#### TASK STATEMENT:
Would you repeat the listing exactly, without any of its images?

#### GIVEN DATA:
------------------------------
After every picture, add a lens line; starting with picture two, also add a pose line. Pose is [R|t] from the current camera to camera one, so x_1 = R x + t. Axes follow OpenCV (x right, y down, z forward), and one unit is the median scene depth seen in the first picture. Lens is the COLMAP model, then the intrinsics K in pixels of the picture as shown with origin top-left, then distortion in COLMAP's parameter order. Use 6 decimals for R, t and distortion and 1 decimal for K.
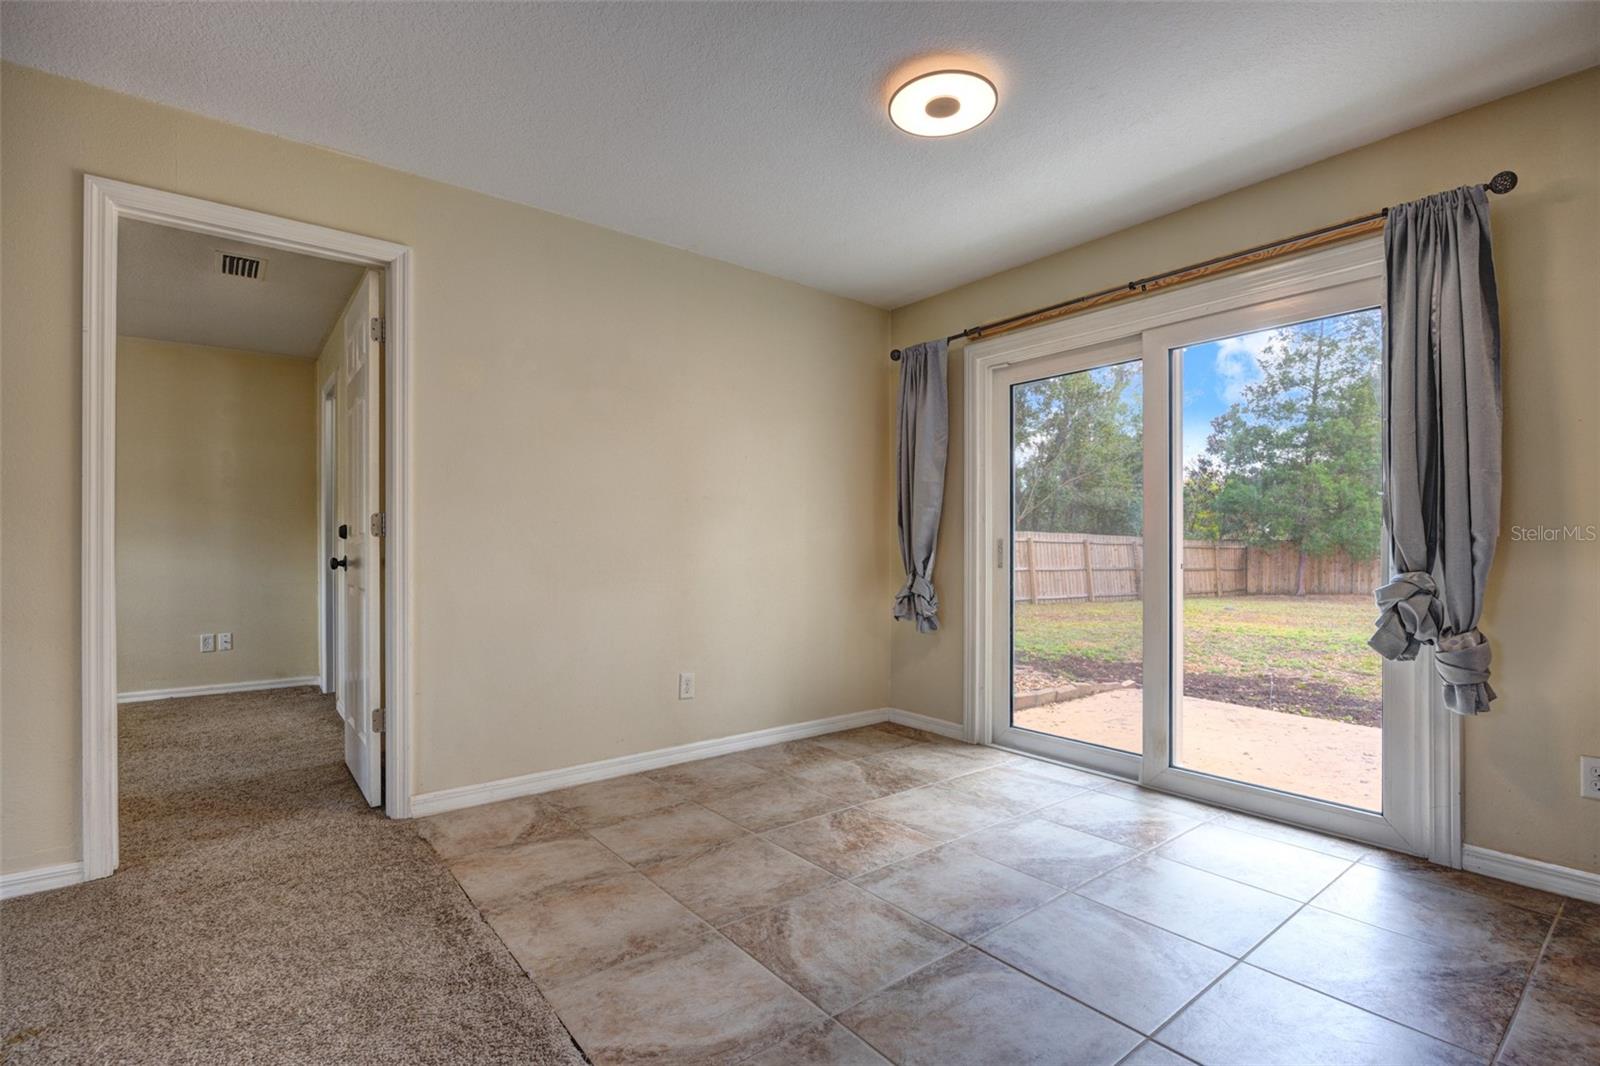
lens RADIAL K [[764.4, 0, 804.4], [0, 764.4, 551.9], [0, 0, 1]] dist [-0.002016, -0.000457]
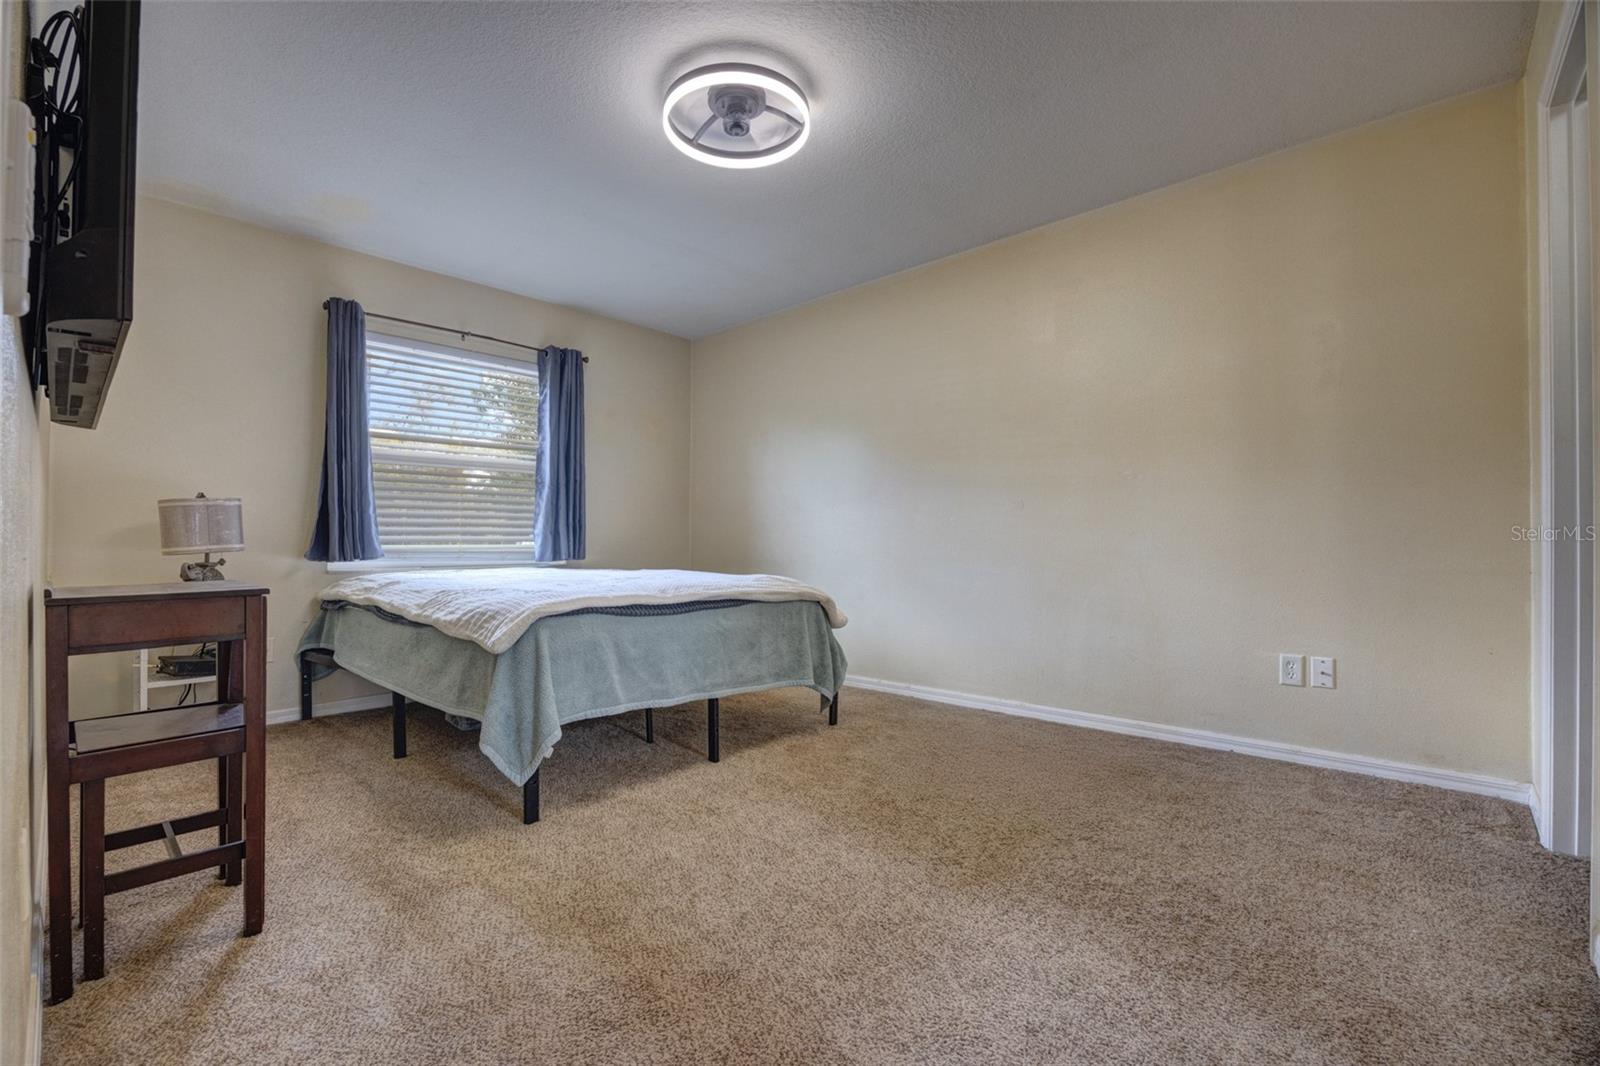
lens RADIAL K [[668.8, 0, 801.0], [0, 668.8, 539.1], [0, 0, 1]] dist [-0.001146, 0.000065]
pose [[0.169820, -0.007159, -0.985449, -0.337124], [-0.008608, 0.999925, -0.008748, 0.026670], [0.985437, 0.009968, 0.169746, 0.535831]]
------------------------------
#### RESPONSE:
After every picture, add a lens line; starting with picture two, also add a pose line. Pose is [R|t] from the current camera to camera one, so x_1 = R x + t. Axes follow OpenCV (x right, y down, z forward), and one unit is the median scene depth seen in the first picture. Lens is the COLMAP model, then the intrinsics K in pixels of the picture as shown with origin top-left, then distortion in COLMAP's parameter order. Use 6 decimals for R, t and distortion and 1 decimal for K.
lens RADIAL K [[764.4, 0, 804.4], [0, 764.4, 551.9], [0, 0, 1]] dist [-0.002016, -0.000457]
lens RADIAL K [[668.8, 0, 801.0], [0, 668.8, 539.1], [0, 0, 1]] dist [-0.001146, 0.000065]
pose [[0.169820, -0.007159, -0.985449, -0.337124], [-0.008608, 0.999925, -0.008748, 0.026670], [0.985437, 0.009968, 0.169746, 0.535831]]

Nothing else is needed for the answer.